Os sinais de incômodo do STF com a chantagem de Trump
Desde o início da semana, STF começou a responder de forma mais direta às investidas do presidente americano contra a soberania nacional
Desde o início da semana, o Supremo Tribunal Federal (STF) começou a responder de forma mais direta às investidas do presidente americano Donald Trump contra o Judiciário e a soberania brasileira, dando sinais de que o Tribunal não aceitaria as ameaças sem reagir – da carta do presidente da Corte, Luís Roberto Barroso, à decisão do ministro Alexandre de Moraes de colocar uma tornozeleira eletrônica no ex-presidente Jair Bolsonaro, passando pelo conteúdo dos votos para validar as medidas tomadas por Moraes.
Logo no início da semana, o presidente da Corte, Luís Roberto Barroso, se manifestou – cinco dias depois do ataque mais direto à nação brasileira, quando Trump ameaçou o Brasil com tarifas de 50% e disse na carta ao presidente Lula que há uma “caça às bruxas” contra o ex-presidente Bolsonaro, que precisa se encerrar “imediatamente”.
Até a carta, o presidente do STF vinha deixando o assunto Trump, autoridades americanas e Brasil nas mãos da diplomacia brasileira – até porque não há muito o que ser feito do ponto de vista institucional pelo Supremo. Passado o calor dos fatos e do governo brasileiro conduzir as políticas imediatas, o STF resolveu passar a sua mensagem.
No texto, sem citar nomes, Barroso afirmou que a democracia é um espaço plural, mas não dá direito de torcer a verdade ou negar fatos concretos. Ele fez um histórico dos golpes e tentativas que o Brasil sofreu e lembrou que no caso da tentativa de golpe em 2022 “foi necessário um tribunal independente e atuante para evitar o colapso das instituições, como ocorreu em vários países do mundo, do Leste Europeu à América Latina”.
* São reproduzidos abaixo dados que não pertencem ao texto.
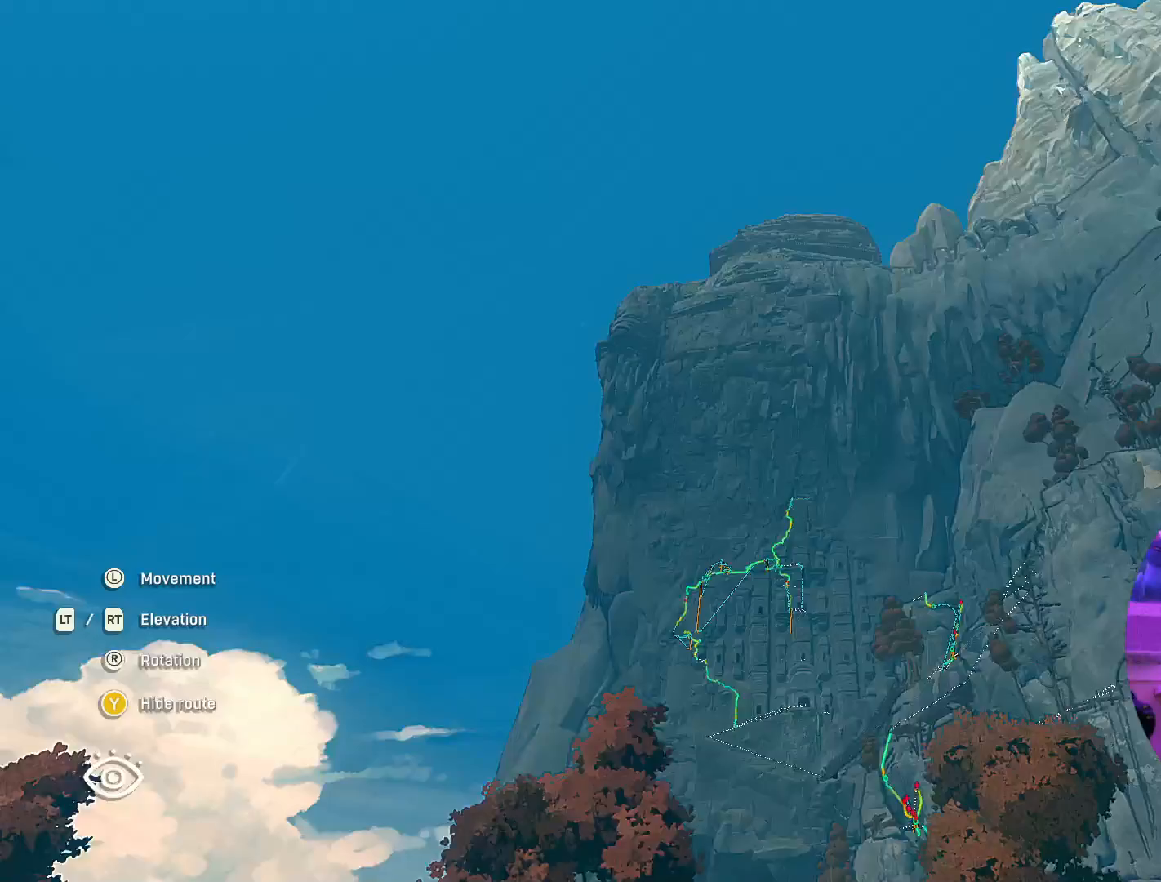
{"buttons": ["R2"], "left_stick": "up", "right_stick": "up-left", "events": []}
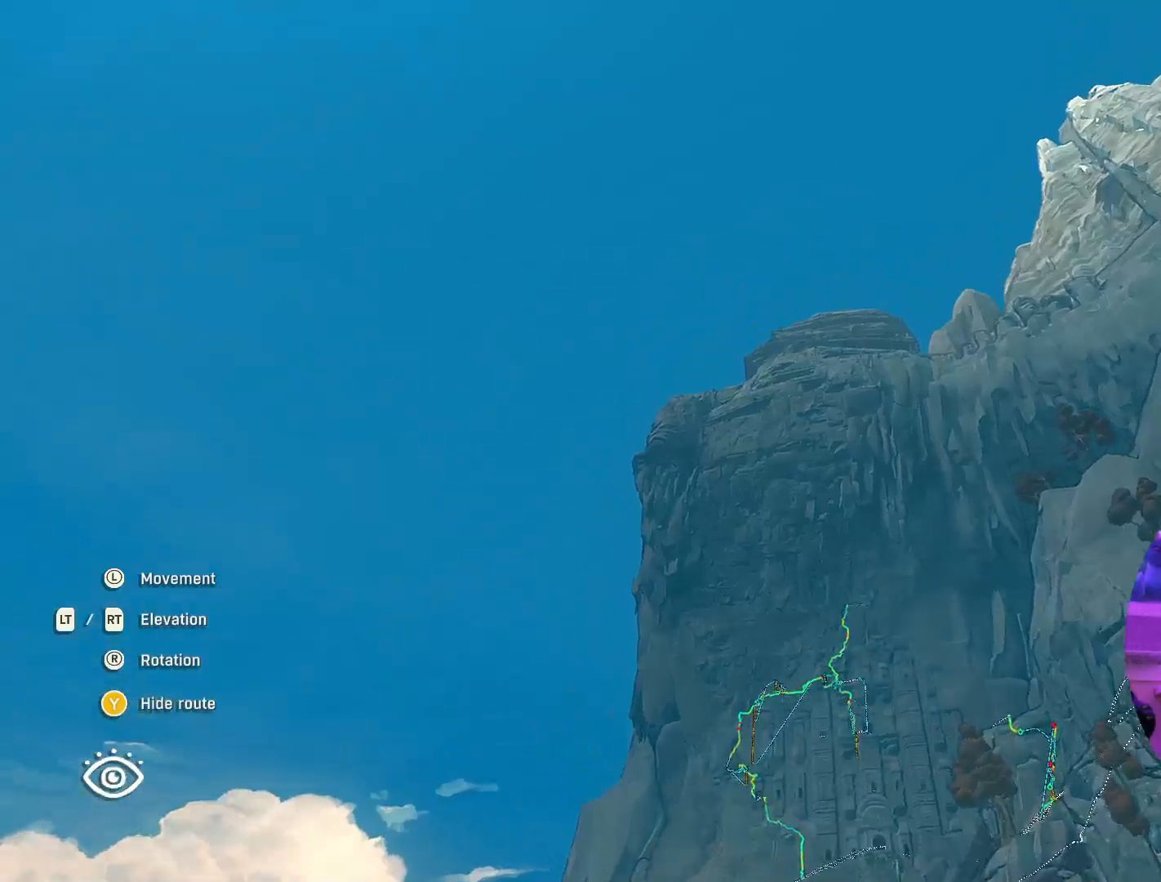
{"buttons": ["R2"], "left_stick": "up", "right_stick": "down-right", "events": [[250, "right_stick", "center"], [483, "right_stick", "down-right"]]}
O presidente defendeu a condução das ações penais sobre a trama golpista na Corte e a decisão sobre o Marco Civil da Internet, que ampliou a responsabilidade das plataformas digitais sobre as publicações de seus usuários. Disse ainda que a decisão sobre as plataformas foi mais amena do que o aplicado na Europa, por exemplo. A decisão do Marco Civil também seria um dos pontos de crise entre o Brasil e Estados Unidos por estar prejudicando a livre atuação das big techs, a maioria, de origem norte-americana.
Moraes se manifestou sobre a crise na decisão que levou Bolsonaro a usar uma tornozeleira eletrônica por eventual fuga. Com uma investigação em curso, o ministro não moderou o tom e ressaltou que as ações de Jair Bolsonaro e seu filho Eduardo demonstram que o réu está atuando “dolosa e conscientemente de forma ilícita” com a finalidade de tentar submeter o funcionamento do Supremo ao crivo de outro Estado estrangeiro, “por meio de atos hostis derivados de negociações espúrias e criminosas com patente obstrução à Justiça e clara finalidade de coagir essa Corte no julgamento da AP 2.668/DF [sobre a tentativa de golpe no Brasil]”.
No voto do ministro Flávio Dino no referendo para validar as medidas tomadas por Moraes, o magistrado chama as deliberações de Trump de coação inédita ao tentar o “sequestro” da economia de uma nação, “ameaçando empresas e empregos, visando exigir que o Supremo pague o ‘resgate’, arquivando um processo judicial instaurado a pedido da Procuradoria-Geral da República, sob a regência exclusiva das leis brasileiras”.
Dino comenta que o modo de operação de Trump é incomum e lembra que o “Direito Constitucional Comparado registra intervenções armadas contra Tribunais cassações de magistrados, “court packing plan”, dissolução política de Cortes”, mas esse “sequestro” econômico tem “caráter absolutamente esdrúxulo”.
A ministra Cármen Lúcia validou as medidas de Moraes e afirmou que elas são necessárias “em benefício da segurança pública e jurídica e da sociedade, a fim de se guardar a Constituição do Brasil e se garantir o Estado de Direito”. Embora o Supremo não tenha dado a resposta no calor do fato, desde o começo da semana os movimentos demonstraram que o Supremo não iria se curvar a chantagens e agiria com medidas rígidas, à altura do perigo de expor o Brasil a uma intervenção em sua soberania.